Adult: Butterflies drink flower nectar.

Eggs overwinter and hatch in the spring, and the resulting brood of caterpillars is the only generation for the given year. Each caterpillar undergoes four stages of growth, called instars. Adults generally fly from June through September or October. These butterflies are swift fliers.

Males perch to wait for receptive females. Females lay eggs singly at or near the base of host plants.

Idaho Status: Unprotected nongame species.
Global Rank: G5; populations are widespread, abundant, and secure.

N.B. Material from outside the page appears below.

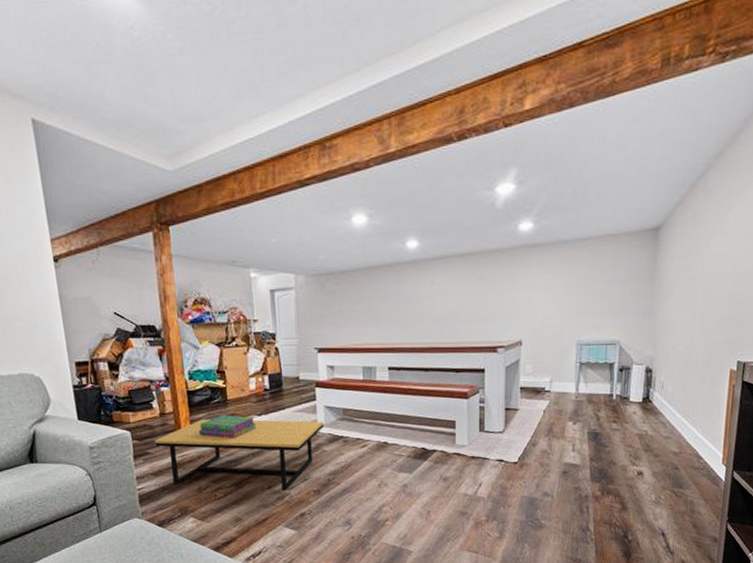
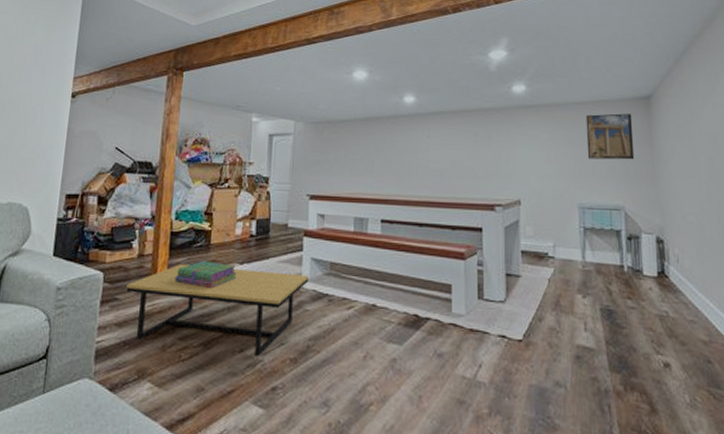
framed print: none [589,247,639,297] -> present [585,113,635,160]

Ballmer, G. R. and G. F. Pratt. 1988. A survey of the last instar larvae of the Lycaenidae of California. Journal of Research on the Lepidoptera 27:1-81.

Ferris, C. D. and F. M. Brown. (eds.) 1981. Butterflies of the Rocky Mountain States. Univ. of Oklahoma Press, Norman, Oklahoma, USA, 442 pp.

Opler, P. A., H. Pavulaan, and R. E. Stanford. 1995. Butterflies of North America. Jamestown, North Dakota, USA: Northern Prairie Wildlife Research Center Home Page. (Version 05Nov98).

Opler, P. A. and A. B.Wright. 1999. A Field Guide to the Western Butterflies.   Second Edition.  Peterson Field Guide Series. Houghton Mifflin Company, New York, New York, USA, 540 pp.

Pyle, R. M. 1981. National Audubon Society Field Guide to North American Butterflies. Alfred A. Knopf, Inc., New York, New York, USA, 924 pp.

Scott, J. A. 1986. The Butterflies of North America. Stanford University Press, Stanford, California, USA, 583 pp.

Stanford, R. E. and P. A. Opler. 1993. Atlas of Western U.S.A. Butterflies (Including Adjacent Parts of Canada and Mexico). Published by authors, Denver, Colorado, USA, 275 pp.